De aanpassing van concrete toepassingen wordt geleidelijk uitgerold zonder extra financiële kosten te genereren.
Context
Op 27 augustus 2004 (jaarnummer 9385) keurde het college de nieuwe huisstijl voor de stedelijke communicatieproducten goed. Op 17 juni 2005 (jaarnummers 7018 en 7019) werden aanpassingen aan het merkmodel en de visuele uitwerking ervan goedgekeurd door het college.
Na de invoering van de nieuwe huisstijl voor de stad Antwerpen in 2004 heeft deze al een zekere evolutie ondergaan. Zo werden er in 2005 naamsvierkanten ontwikkeld voor de districten, de culturele centra, de musea en de stedelijke vzw’s. Een aantal entiteiten binnen de stad Antwerpen pasten hun vroegere logo aan de nieuwe huisstijl aan. Met een aantal dochters en partners werden er huisstijlprotocollen afgesloten.
Met de éénmerkstrategie en bijhorende merkarchitectuur voor de groep stad Antwerpen is bepaald in de collegezittingen van 20 mei 2011 (jaarnummer 10394) en 30 september 2011 (jaarnummer 13553) welke entiteiten welke huisstijlrichtlijnen moeten volgen. Op de collegezitting van 18 september 2015 (jaarnummer 7752) werd de huisstijl vernieuwd, onder meer met het gebruik van het officiële A-logo in verschillende primaire kleuren, de verruiming van het kleurenpalet en bovenal de introductie van een eigen grafisch lettertype. En op de collegezitting van 20 juli 2017 (jaarnummer 6557) werden de merkarchitectuur en huisstijl in al zijn facetten digitaal vertaald.
Ook de stad Antwerpen als organisatie is sinds 2004 sterk geëvolueerd. Er ontstonden een aantal verzelfstandigde entiteiten zoals het Autonoom Gemeentebedrijf Stedelijk Onderwijs. De stad Antwerpen ging een aantal samenwerkingsverbanden aan zoals in het kader van Antwerpen Studentenstad. Dit maakte dat er telkens opnieuw afspraken moesten worden gemaakt over de toepassingen. Op jaarbasis actualiseert de bedrijfseenheid Ondernemen en Stadsmarketing de huisstijl van verschillende stedelijke organisaties of partners.

####################

Herhaal woord voor woord het stuk uit de tekst over de Antwerpse huisstijl dat begint bij "De aanpassing van" en eindigt bij "door het college.".

UITTREKSEL GEGEVENS:
####################

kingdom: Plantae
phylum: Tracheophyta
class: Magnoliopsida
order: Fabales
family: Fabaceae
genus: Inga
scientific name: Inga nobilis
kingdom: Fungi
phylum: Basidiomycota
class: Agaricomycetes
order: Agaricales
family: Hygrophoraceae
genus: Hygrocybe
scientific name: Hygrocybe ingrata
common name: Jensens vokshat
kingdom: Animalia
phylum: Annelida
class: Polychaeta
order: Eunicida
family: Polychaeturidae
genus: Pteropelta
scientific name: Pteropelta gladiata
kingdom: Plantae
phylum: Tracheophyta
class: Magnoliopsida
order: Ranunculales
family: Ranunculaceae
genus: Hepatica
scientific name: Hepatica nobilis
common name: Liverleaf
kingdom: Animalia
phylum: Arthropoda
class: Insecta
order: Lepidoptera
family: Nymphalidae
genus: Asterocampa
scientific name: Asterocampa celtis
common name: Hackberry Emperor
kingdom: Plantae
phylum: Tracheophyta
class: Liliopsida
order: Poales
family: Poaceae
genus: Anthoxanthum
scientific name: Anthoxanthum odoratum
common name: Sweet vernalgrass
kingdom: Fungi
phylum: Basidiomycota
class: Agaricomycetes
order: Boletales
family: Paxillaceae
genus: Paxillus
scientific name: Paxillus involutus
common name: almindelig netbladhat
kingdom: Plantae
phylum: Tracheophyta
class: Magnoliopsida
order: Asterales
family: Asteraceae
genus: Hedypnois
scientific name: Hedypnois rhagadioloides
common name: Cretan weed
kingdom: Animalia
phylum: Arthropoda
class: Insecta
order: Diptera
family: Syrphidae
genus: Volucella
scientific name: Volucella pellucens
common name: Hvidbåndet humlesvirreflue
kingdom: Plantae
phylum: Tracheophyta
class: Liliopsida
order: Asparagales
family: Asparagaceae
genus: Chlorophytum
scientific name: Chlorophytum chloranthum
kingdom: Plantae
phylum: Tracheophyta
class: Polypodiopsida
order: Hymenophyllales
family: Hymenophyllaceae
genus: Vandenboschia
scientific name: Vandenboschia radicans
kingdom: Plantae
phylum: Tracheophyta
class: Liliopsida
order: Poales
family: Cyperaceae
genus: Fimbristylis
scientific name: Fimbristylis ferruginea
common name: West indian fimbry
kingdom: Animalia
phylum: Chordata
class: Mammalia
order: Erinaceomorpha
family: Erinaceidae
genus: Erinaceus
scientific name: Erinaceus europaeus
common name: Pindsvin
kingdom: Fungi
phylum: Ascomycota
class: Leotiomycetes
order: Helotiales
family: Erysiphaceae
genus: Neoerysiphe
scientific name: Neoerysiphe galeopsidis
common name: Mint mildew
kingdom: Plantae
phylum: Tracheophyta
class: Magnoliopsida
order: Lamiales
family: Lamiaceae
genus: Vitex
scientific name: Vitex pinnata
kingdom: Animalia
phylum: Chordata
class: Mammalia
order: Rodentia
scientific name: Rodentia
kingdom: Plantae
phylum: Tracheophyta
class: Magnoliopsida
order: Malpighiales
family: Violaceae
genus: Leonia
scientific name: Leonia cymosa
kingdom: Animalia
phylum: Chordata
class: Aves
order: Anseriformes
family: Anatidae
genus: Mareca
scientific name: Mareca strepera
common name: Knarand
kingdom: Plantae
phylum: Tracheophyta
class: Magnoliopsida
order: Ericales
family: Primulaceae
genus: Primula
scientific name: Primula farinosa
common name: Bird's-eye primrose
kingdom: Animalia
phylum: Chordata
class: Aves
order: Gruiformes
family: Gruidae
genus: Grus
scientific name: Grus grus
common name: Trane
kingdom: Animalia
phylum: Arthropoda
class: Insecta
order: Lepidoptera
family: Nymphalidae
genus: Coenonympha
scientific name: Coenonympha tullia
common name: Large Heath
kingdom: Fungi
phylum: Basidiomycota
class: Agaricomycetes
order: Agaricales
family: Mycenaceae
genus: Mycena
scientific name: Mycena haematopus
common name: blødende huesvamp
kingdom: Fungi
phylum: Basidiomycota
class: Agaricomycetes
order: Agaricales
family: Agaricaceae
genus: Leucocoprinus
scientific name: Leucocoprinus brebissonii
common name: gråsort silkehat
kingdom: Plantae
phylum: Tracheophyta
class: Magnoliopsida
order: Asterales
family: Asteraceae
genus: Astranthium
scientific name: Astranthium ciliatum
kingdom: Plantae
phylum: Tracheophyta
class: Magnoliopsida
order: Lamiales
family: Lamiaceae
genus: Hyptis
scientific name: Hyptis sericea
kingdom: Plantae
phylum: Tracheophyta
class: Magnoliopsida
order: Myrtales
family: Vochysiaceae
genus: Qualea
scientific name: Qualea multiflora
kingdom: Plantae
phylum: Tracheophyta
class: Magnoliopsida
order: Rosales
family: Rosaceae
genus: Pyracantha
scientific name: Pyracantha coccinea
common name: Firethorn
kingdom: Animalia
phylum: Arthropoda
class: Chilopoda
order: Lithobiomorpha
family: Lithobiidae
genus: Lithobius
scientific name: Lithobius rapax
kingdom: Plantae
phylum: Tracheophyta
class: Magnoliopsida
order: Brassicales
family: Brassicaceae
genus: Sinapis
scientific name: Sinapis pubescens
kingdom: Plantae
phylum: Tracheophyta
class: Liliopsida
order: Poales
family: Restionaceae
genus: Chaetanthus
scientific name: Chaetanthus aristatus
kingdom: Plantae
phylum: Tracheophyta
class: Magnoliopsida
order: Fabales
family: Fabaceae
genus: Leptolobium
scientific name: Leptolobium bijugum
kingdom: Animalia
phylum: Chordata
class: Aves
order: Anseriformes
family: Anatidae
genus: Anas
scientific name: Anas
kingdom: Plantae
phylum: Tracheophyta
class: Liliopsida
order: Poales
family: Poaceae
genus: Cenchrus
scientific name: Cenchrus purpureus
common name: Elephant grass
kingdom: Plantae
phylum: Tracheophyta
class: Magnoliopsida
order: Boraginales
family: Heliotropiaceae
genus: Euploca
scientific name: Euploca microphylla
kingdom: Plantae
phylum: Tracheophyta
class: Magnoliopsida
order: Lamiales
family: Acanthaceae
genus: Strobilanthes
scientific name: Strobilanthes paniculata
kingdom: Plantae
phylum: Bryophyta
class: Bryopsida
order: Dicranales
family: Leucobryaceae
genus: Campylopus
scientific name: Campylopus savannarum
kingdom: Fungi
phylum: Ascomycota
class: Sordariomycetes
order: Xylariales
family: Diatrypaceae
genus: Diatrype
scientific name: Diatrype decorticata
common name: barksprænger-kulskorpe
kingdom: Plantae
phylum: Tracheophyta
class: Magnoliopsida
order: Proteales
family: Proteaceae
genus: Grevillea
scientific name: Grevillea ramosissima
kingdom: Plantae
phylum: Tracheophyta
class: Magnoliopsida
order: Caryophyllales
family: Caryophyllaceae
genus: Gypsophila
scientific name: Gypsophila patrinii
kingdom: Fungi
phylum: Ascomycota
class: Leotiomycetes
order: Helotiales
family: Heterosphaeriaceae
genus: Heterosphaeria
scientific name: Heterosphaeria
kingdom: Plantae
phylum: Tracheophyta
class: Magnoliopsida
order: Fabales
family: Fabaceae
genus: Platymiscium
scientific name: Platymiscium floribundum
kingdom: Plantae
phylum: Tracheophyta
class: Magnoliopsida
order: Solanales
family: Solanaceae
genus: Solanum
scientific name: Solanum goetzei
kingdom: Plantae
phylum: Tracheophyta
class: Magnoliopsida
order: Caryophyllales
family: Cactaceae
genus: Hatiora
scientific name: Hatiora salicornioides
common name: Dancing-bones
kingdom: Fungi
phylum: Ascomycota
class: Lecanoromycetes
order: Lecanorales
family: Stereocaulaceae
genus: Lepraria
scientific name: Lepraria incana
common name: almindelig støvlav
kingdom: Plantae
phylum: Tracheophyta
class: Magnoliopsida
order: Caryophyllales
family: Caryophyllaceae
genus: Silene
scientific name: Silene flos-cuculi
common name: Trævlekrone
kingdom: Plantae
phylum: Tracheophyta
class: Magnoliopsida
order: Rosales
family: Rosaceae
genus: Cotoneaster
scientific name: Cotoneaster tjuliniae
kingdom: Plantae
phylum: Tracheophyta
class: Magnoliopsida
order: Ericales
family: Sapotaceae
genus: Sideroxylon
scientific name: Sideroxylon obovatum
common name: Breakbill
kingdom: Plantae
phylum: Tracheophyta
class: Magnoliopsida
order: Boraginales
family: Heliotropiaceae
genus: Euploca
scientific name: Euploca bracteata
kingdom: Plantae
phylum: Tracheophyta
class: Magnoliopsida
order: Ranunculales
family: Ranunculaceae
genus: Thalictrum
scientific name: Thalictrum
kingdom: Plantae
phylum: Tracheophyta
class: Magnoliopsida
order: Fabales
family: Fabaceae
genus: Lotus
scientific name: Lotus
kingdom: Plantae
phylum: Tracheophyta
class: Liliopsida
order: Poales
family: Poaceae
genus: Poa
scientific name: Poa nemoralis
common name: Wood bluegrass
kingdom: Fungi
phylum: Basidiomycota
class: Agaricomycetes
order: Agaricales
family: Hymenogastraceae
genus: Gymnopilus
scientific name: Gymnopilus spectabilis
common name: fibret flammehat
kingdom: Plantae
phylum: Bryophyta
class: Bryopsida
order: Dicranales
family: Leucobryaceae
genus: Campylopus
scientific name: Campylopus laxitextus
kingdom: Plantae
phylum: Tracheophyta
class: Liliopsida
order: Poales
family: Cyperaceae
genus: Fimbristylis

####################

RESULTAAT:
De aanpassing van concrete toepassingen wordt geleidelijk uitgerold zonder extra financiële kosten te genereren.
Context
Op 27 augustus 2004 (jaarnummer 9385) keurde het college de nieuwe huisstijl voor de stedelijke communicatieproducten goed. Op 17 juni 2005 (jaarnummers 7018 en 7019) werden aanpassingen aan het merkmodel en de visuele uitwerking ervan goedgekeurd door het college.